A gazdagok könnyen védik magukat ellene; szakácsaik górcsővel vizsgálják meg előbb a lisztet, mielőtt sütnének belőle: nincs-e közte zeidium, s a szegényt nem bocsátják magukhoz közel. És a pellagra az eddig uralkodott pestisek minden pokoli tulajdonát egyesíti magában. Ragályos az érintkezés után, mint a himlő, terjed a kedély fogékonysága és az égalj viszonyai szerint, mint a kolera, kínzó, mint a tífusz, undorító, mint a pestis. Csak az egyetlen jó tulajdona a régi öldöklő angyaloknak hiányzik nála, a gyorsan ölés. A pellagra nem öl meg; de hónapokig kínoz. Megjelenik először az arcon, a kezeken, mint egy rózsaszínű folt. Émelygés, láz követi. Akkor elmúlik. Egy év múlva biztosan újra előjön. A rózsák most már égnek, felhasadnak; az egész életműszervezet együtt ég velük; a fő elkábul, a gerincagy fáj, az izmokat görcsök veszik elő, a vér átszivárog a bőrön; az idegek elsenyvednek; eljön az őrjöngés, az öngyilkolási düh – és az ember mégsem hal meg: tovább él; kigyógyul. De minő életre gyógyul ki? Agya eltompul; dőre, esztelen marad: arca feldúlva sebhelyektől, ráncoktól, koravén lesz, haja mind kihull. – Ez a pellagra miserorum.”

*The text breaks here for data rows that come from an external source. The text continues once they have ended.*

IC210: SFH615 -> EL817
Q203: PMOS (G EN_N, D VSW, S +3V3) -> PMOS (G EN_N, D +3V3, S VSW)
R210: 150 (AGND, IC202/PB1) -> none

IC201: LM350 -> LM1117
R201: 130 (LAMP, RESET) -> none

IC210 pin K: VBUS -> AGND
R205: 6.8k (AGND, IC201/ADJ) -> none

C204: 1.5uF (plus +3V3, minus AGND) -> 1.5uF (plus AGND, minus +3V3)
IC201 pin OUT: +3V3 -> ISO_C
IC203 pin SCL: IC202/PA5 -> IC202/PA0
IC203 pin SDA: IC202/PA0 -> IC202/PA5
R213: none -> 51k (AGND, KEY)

The disease is described as one long established in a certain part of Italy among those who classes who regularly consumed corn, and primarily younger women, not often impacting either men or the old. It's cause is a microscopic fungus that thrived on corn in that region.

Its incidence outside of Italy was sporadic at best until it mutated to be carried by the eggs of the "Fly of Hessen" that plagued Germany, and later also Hungary, after being brought back from the United States by German soldiers returning from assignments to support the American Revolutionary War.

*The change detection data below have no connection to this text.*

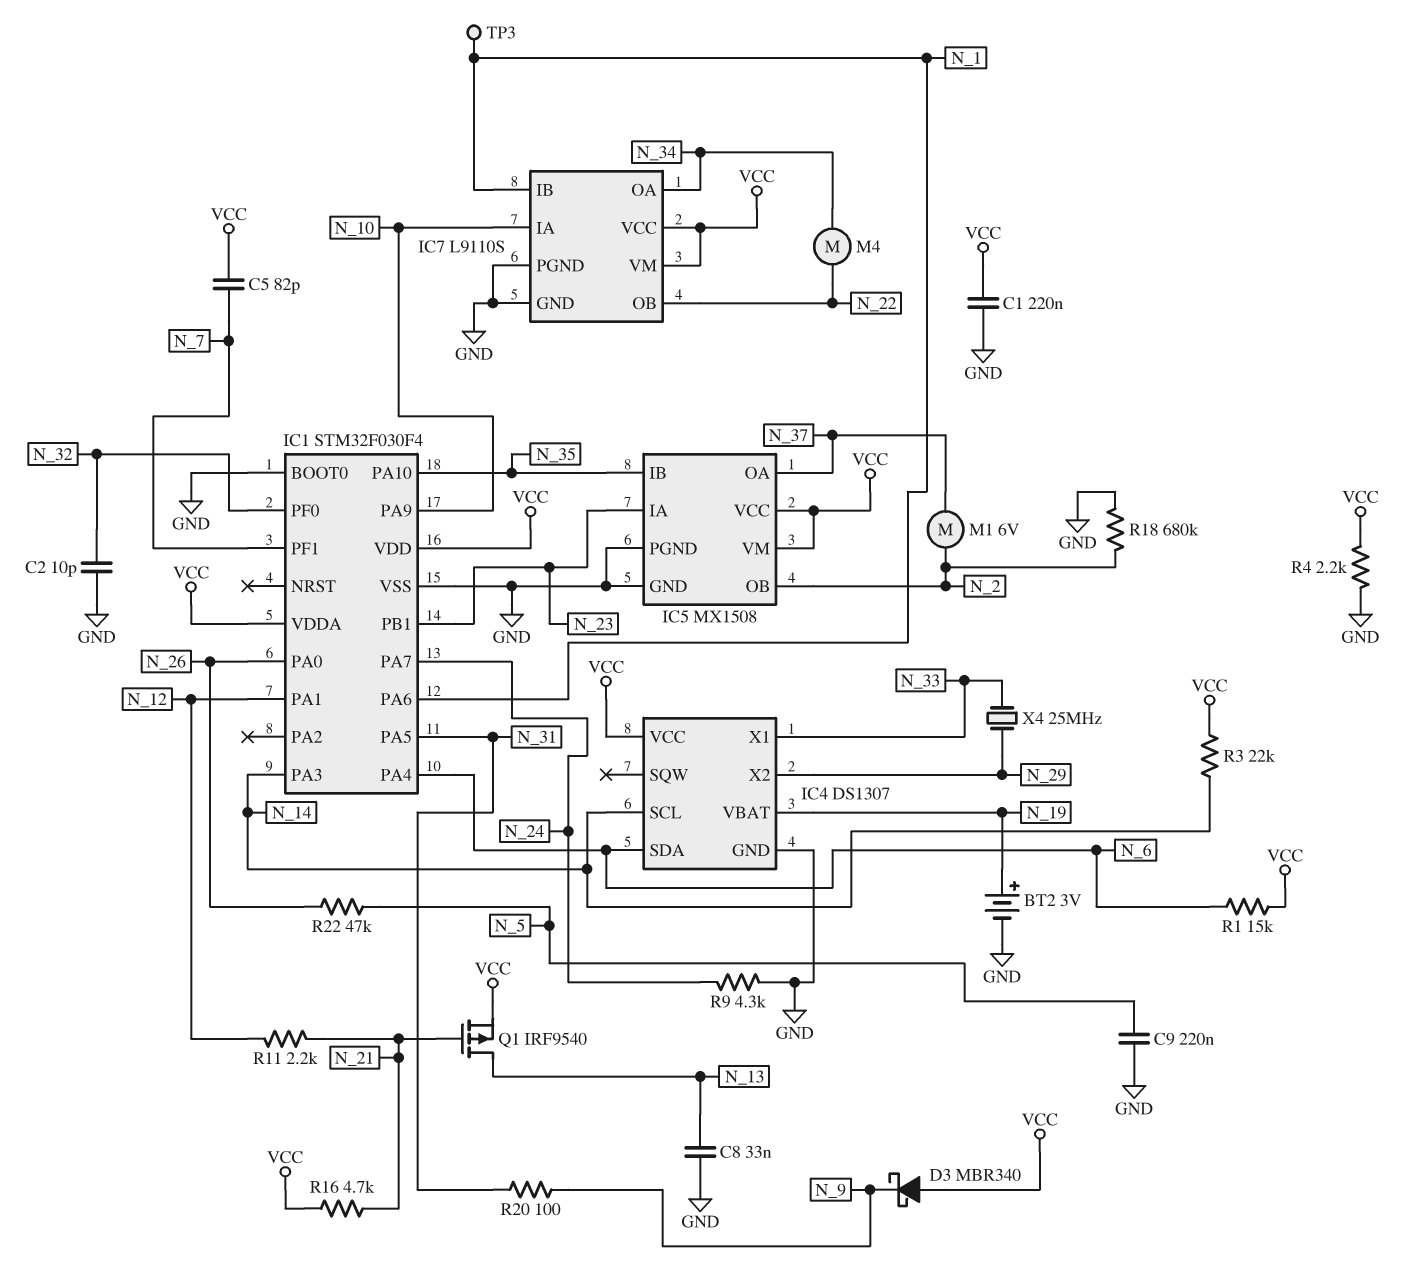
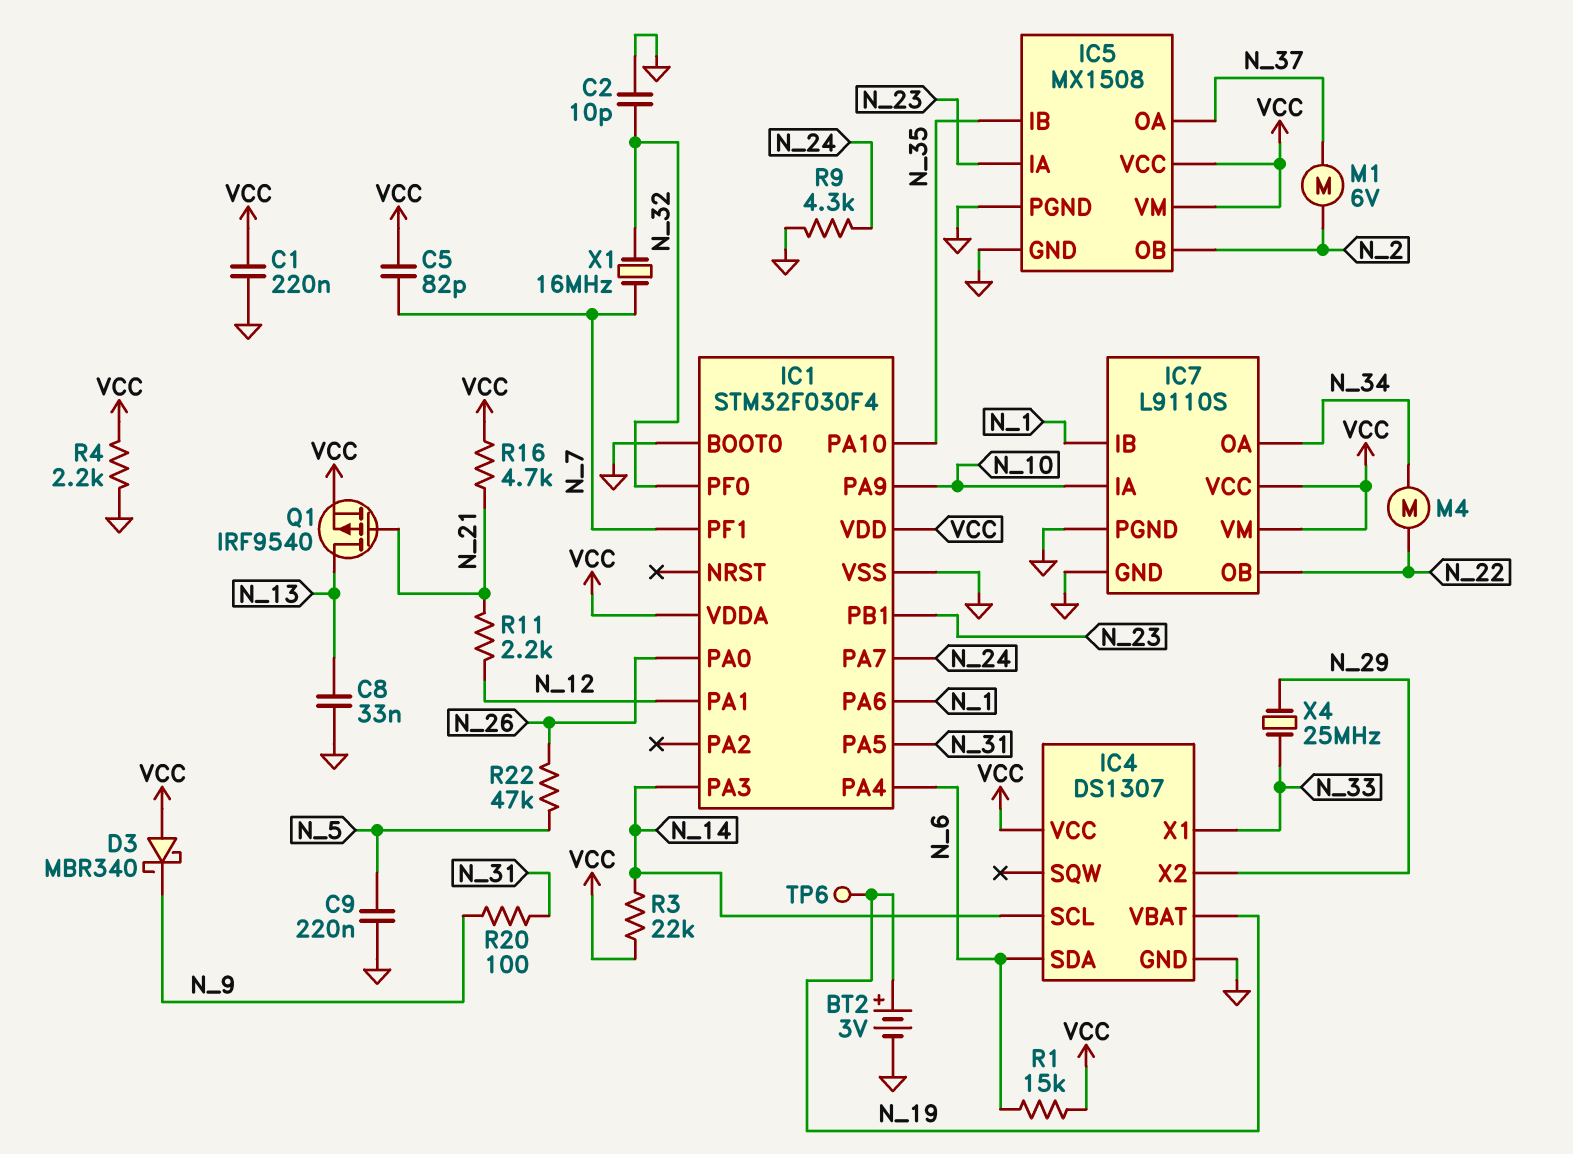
R18: 680k (GND, N_2) -> none
TP3: test point (N_1) -> none
TP6: none -> test point (N_19)
X1: none -> 16MHz (N_7, N_32)

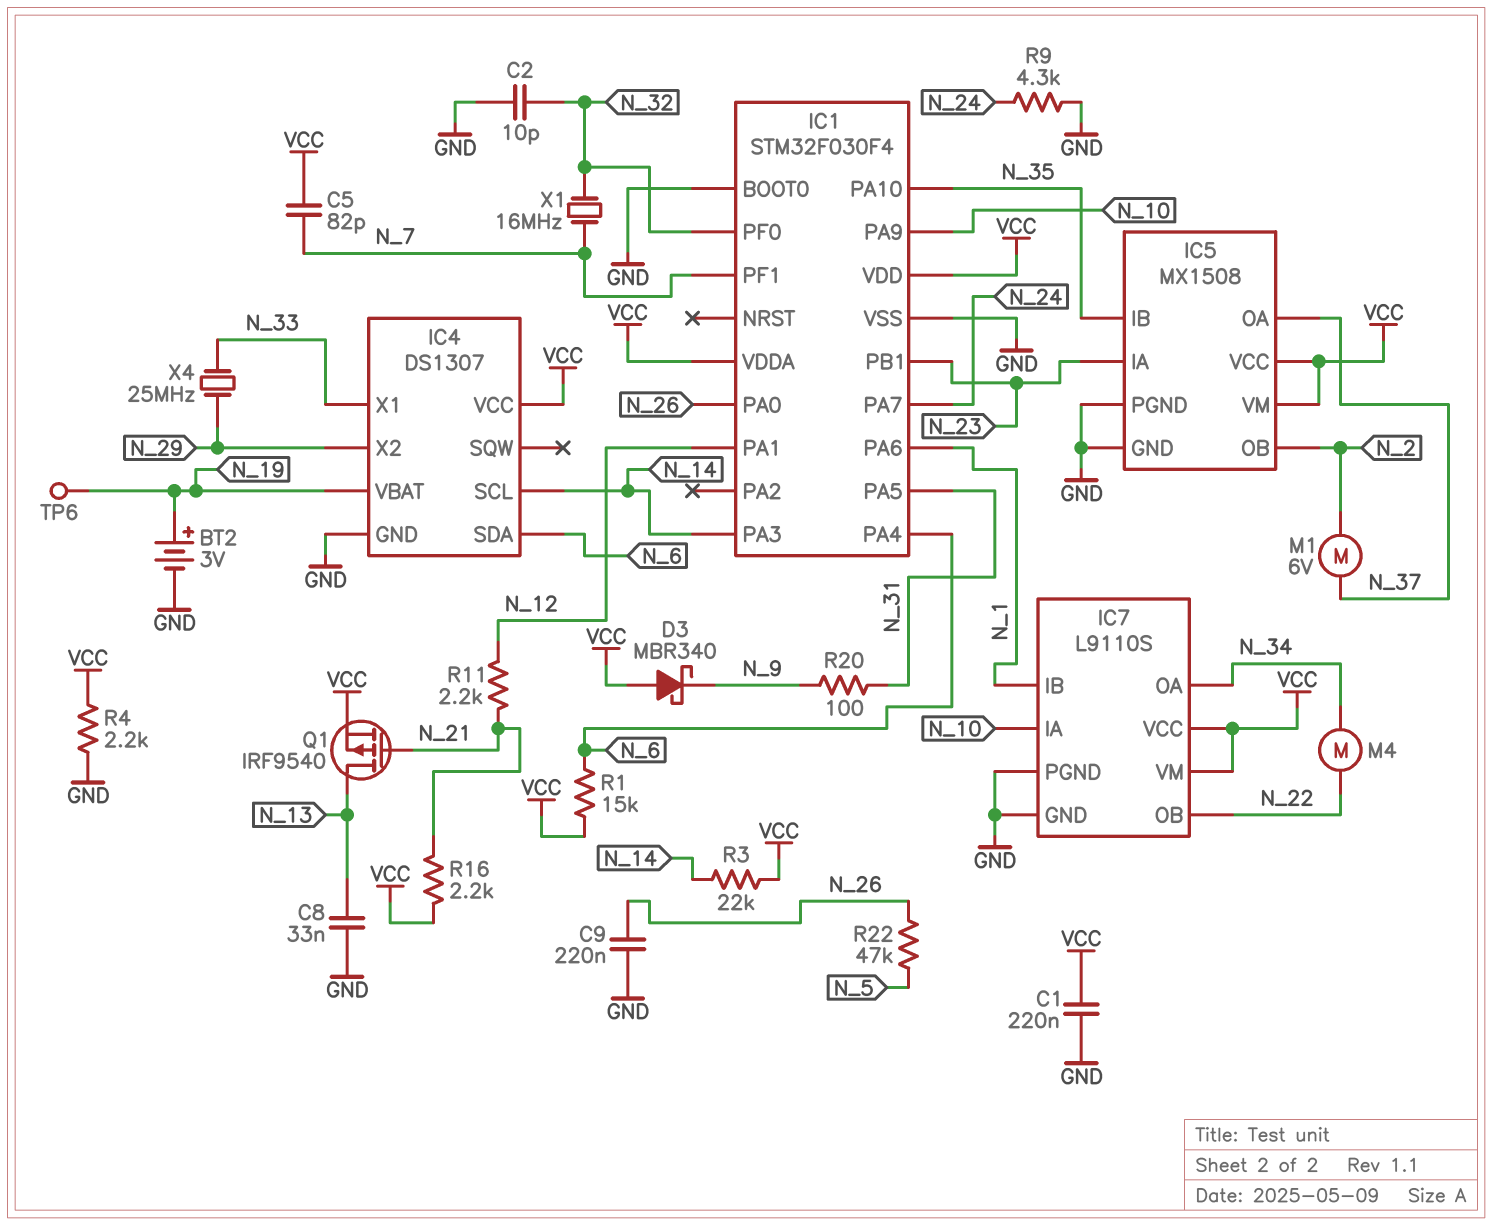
C9: 220nF (GND, N_5) -> 220nF (GND, N_26)
R16: 4.7k (N_21, VCC) -> 2.2k (N_21, VCC)

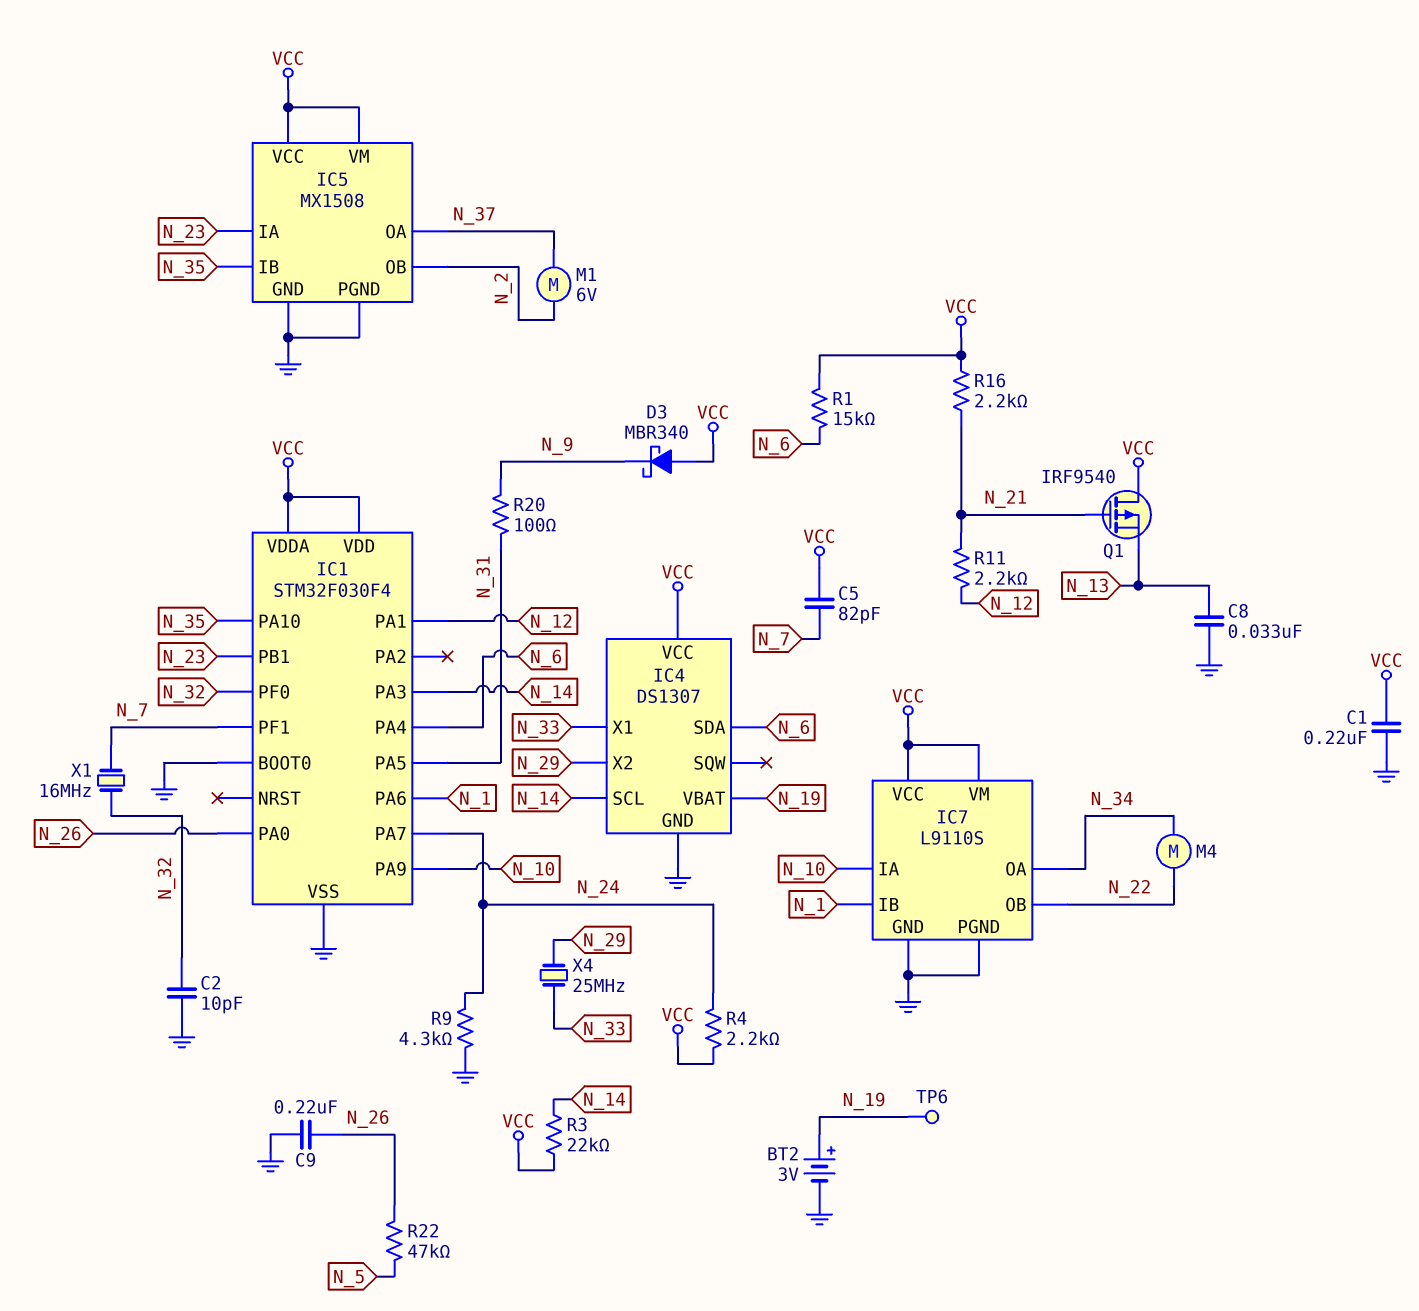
Q1: PMOS IRF9540 (G N_21, D N_13, S VCC) -> PMOS IRF9540 (G N_21, D VCC, S N_13)
R4: 2.2k (GND, VCC) -> 2.2k (N_24, VCC)

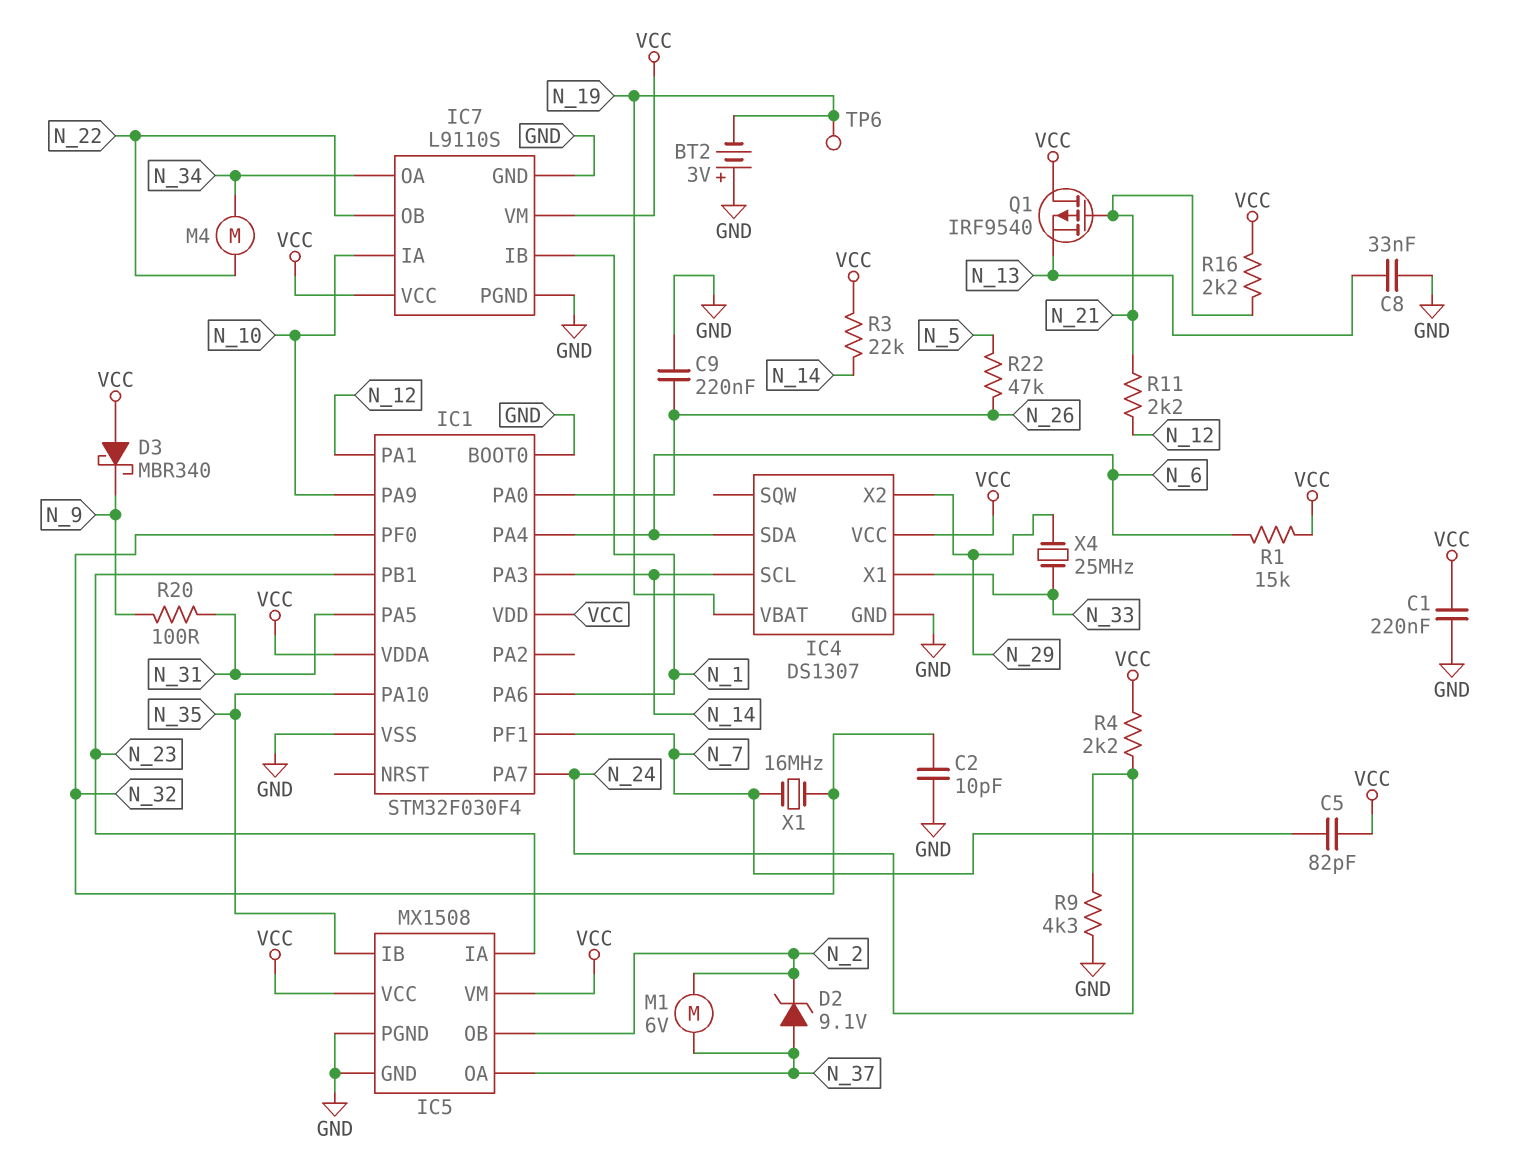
BT2: 3V (plus N_19, minus GND) -> 3V (plus GND, minus N_19)
D2: none -> zener 9.1V (A N_37, K N_2)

The upper classes are relatively safe, as their cooks inspect flower and other suspect goods with a microscope to ensure the fly's eggs are not to be found within them. The poor, however, have no such protection, and once infected become dangerous carriers of the disease themselves as it can be transmitted by touch.

It first causes pink discoloration of the hands and the face, only to go away after some fever and mild sickness. It is, however, certain to return (reactivate?) within a year when the discolorations split, the skin and the whole body feels as though it burns, the sufferer becomes dazed, the brainstem (or spine? spin-stem?) hurts, the muscles convulse, blood starts to escape through the skin, nerves shrivel (i.e.: weaken), and the sufferer becomes given to rage and suicidal desires, but does not die. They recover instead, but with a permanently dulled brain, the face covered with scars and wrinkles well ahead of their age, and all their hair falls out.

Rozáli is taken on a tour, and is shown even some of the worst suffering patients. Though the latter are aggressive and abusive, she shows no fear and ends up entertaining them with stories about the mischiefs of a monkey owned by a nobleman from her region.

Rozáli's stories manage to distract the patients from their suffering and this impresses Hermione Peleia sufficiently to permit Rozáli to stay despite her initial reservations.

She is also given special dispensation to keep her beautiful red dress instead of taking on "the colours of death" warn by other members of the Parabolana, as Hermione Peleia wants there to be at least one person that the patients like and do not despise (the way they despise their nurses whose cures often feel more painful than the disease).

It is suggested that the care provided at the Parabolana can mitigate the effects of the disease, but without any guarantee of success in any specific case.